Section 2.4.2: Also compare to in-situ observed streamflow, e.g. the data available at GRDC, at least roughly, even if observed data are only available before 2000. If only correlations between the ESA CCI soil water content and the DRYP value are analyzed, is a normalization necessary? Provide information on the temporal resolution used for the correlation analysis in 3.3 (or provide this information in 3.3.)
Section 2.4.3, L330 Indicate with what forcing the 20 years were driven.

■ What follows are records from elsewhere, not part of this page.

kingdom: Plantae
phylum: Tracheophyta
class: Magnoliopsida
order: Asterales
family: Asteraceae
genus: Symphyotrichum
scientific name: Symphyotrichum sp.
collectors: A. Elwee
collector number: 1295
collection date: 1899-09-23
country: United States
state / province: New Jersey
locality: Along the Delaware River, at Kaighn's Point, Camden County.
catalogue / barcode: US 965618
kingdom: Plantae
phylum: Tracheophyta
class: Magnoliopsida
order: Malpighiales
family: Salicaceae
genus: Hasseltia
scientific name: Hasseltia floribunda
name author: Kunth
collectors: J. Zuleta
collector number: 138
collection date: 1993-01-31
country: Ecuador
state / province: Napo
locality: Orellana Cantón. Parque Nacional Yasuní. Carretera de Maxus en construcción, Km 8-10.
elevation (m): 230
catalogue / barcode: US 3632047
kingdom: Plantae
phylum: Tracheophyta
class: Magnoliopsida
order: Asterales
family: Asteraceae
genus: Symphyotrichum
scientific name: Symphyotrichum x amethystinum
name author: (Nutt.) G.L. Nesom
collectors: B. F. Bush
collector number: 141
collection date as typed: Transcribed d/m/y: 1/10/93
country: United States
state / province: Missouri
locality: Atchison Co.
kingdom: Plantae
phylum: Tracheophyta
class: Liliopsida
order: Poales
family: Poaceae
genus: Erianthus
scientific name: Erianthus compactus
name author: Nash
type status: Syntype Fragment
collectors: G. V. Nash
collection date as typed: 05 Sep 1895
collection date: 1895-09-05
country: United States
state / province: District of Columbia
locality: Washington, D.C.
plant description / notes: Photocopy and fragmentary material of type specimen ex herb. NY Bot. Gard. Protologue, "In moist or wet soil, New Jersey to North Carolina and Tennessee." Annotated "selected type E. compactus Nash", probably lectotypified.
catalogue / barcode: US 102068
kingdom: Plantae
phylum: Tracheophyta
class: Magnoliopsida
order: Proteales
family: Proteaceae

Section 3.1: Please provide the water balance of the model domain, in particular, which fraction of the precipitation becomes evaporation from the lake and the soil, and which fraction discharges via the constant head boundary. Please explain whether groundwater table elevations are shown in Fig. 7b, c, and d. If so, what is the water table of the lake? And why is the (groundwater)table in the lake lower than at P2? Is the lake a gaining lake, and under what circumstances would the lake discharge water into the saturated zone and thus towards the constant head boundary? And explain better the relevance of the model experiment for the simulation of the real world.
Section 3.3
While GRACE terrestrial water storage anomalies in the form of CSR-M mascons (Save et al., 2016) are provided with spatial resolution, evaluation can only be done for spatial aggregates of at least about 100,000 to 200,000 km2 (see also https://www2.csr.utexas.edu/grace/RL06_mascons.html). Therefore, 0.25° grid cell values cannot be compared to the DRYP output (Fig. 9c), but both CSR-M and DRYP values have to be first aggregated to regions of such a size. Save et al. (2016) write “While these mascon solutions are estimated on geodesic grid roughly 120 km wide, that is not the resolution of these GRACE solutions. These GRACE mascon solutions are limited by the band-limited nature of GRACE, with an approximate resolution of around 250–300 km near the equator.”
Fig. 9. It is the temporal correlation that is shown. Provide, in the figure caption, the temporal resolution and time period of the correlation analyses.
L401: While correlation is high, the temporal variability of AET is underestimated by DRYP and it looks like the long-term mean evapotranspiration is underestimated, too.
Appendix A4: I do not see the relevance of the synthetic experiment. In addition, the applied precipitation amount is unrealistically high for almost all regions of the globe.
Code and data availability: To make all described modeling exercises reproducible, scripts, input data (in particular parameter values) and output data files have to be provided. It is not enough to provide the code and the sources of the input and validation data.